How is this possible? The simple answer is professional management. From the time of Verghese Kurien to BM Vyas and RS Sodhi, the Amul organizational model has been based on an elected board of directors, which functions through a chief executive and his team, which includes marketing and finance professionals, project engineers, veterinarians, Agricultural scientists are included. Nutritionist.
This model sets GCMMF apart from other state dairy cooperative federations, whose managing directors are usually Indian Administrative Service officers who report to secretaries of the animal husbandry and dairy departments. It is not surprising that neither their boards nor managers are accountable to the farmers; These milk producer cooperatives are only in name.

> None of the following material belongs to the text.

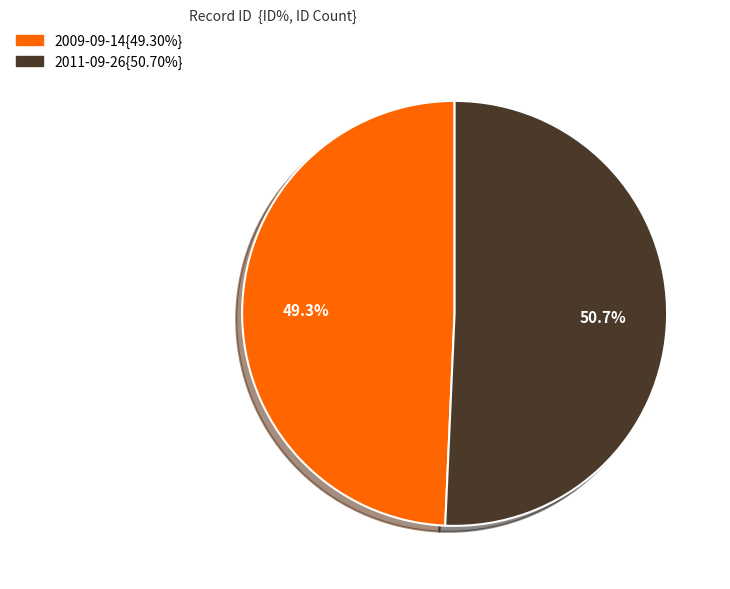

How many segments does this pie chart have?

2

is in this regard Recent departure of Sodhi as MD of GCMMF raises troubling questions. These are not related to party politics, which is not new. Gujarat’s milk unions were traditionally controlled by the Congress, which is now effectively ruling Bharatiya Janata Party, But Amul founder Tribhuvandas Patel, a Congressman, had laid down a golden rule that political calculations should not be allowed to interfere in the business operations of cooperatives, let alone affect the interests of their farmer-members. thing is. There was a lakshman rekha that protected the professional manager, encouraging him to do his job.

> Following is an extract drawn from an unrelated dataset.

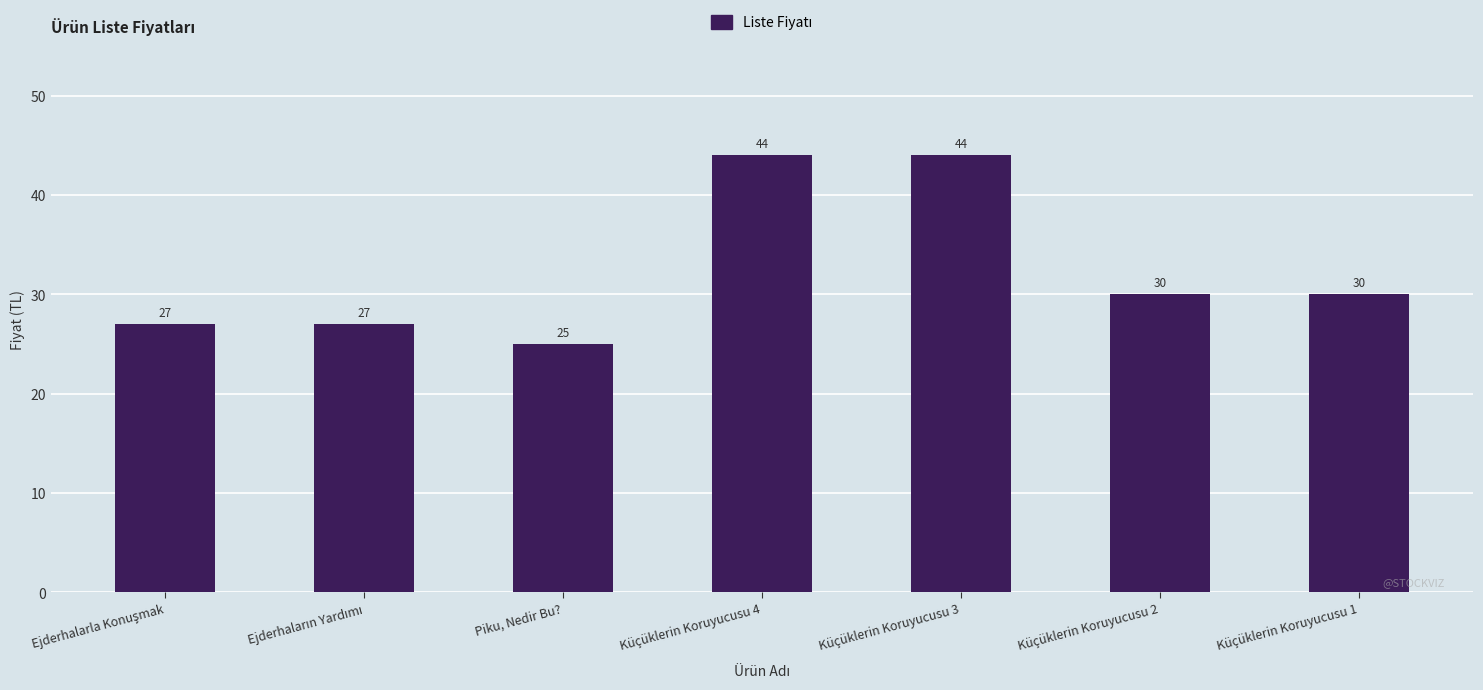

The chart shows a value of 64 at Küçüklerin Koruyucusu 3. True or false?

False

Sodhi was no ordinary manager. During his 12 years as MD, GCMMF’s turnover grew nearly six-fold (from Rs 8,005 crore in 2009-10) and milk procurement nearly tripled (from 93.02 lakh liters per day). Under his leadership, the federation started procuring from farmers in other states as well, and Amul became the liquid milk market leader in Delhi-NCR as well (where it sells about 40 lakh liters per day today as against Mother Dairy’s 30 lakh litres).
It is not clear whether Sodhi resigned or was asked to leave. Letter addressed to him by President and Vice President of GCMMF dated 9th January – “Your services as MD are hereby terminated with immediate effect…It is ordered that you step down immediately and COO (Chief Operating Officer) hand it over to” – seems to suggest the latter. Sodhi, undoubtedly, was already on a two-year extension and his departure should not have normally come as a surprise. but the tone
The letter marks a departure that is far from dignified – for someone who had given the organization over 40 years and clocked a compound annual revenue growth of 15.8 per cent during his tenure as MD.
The decision to relieve Sodhi is reportedly taken at the political level and apparently “to protect the Amul brand”. The first part, if true, reduces the GCMMF to a government departmental undertaking and a board that is neither independent nor accountable to its ultimate farmer-shareholders. This is completely against the ideas and principles of cooperation of Tribhuvandas Patel and Kurien. As far as the Amul brand is concerned, nothing can be more ridiculous than imagining threats from a person who took its equity and status to a completely different level.
The Amul model has been about farmer empowerment and giving importance to professional management in organizations controlled by and working for producers. It is perhaps a sign of the times that the National Dairy Development Board, which spearheaded India’s White Revolution, has become insignificant. Today it does not have a full-time chairman, despite being headed by IAS officers after 2014.
It can be expected that GCMMF does not face such a crisis in the days to come.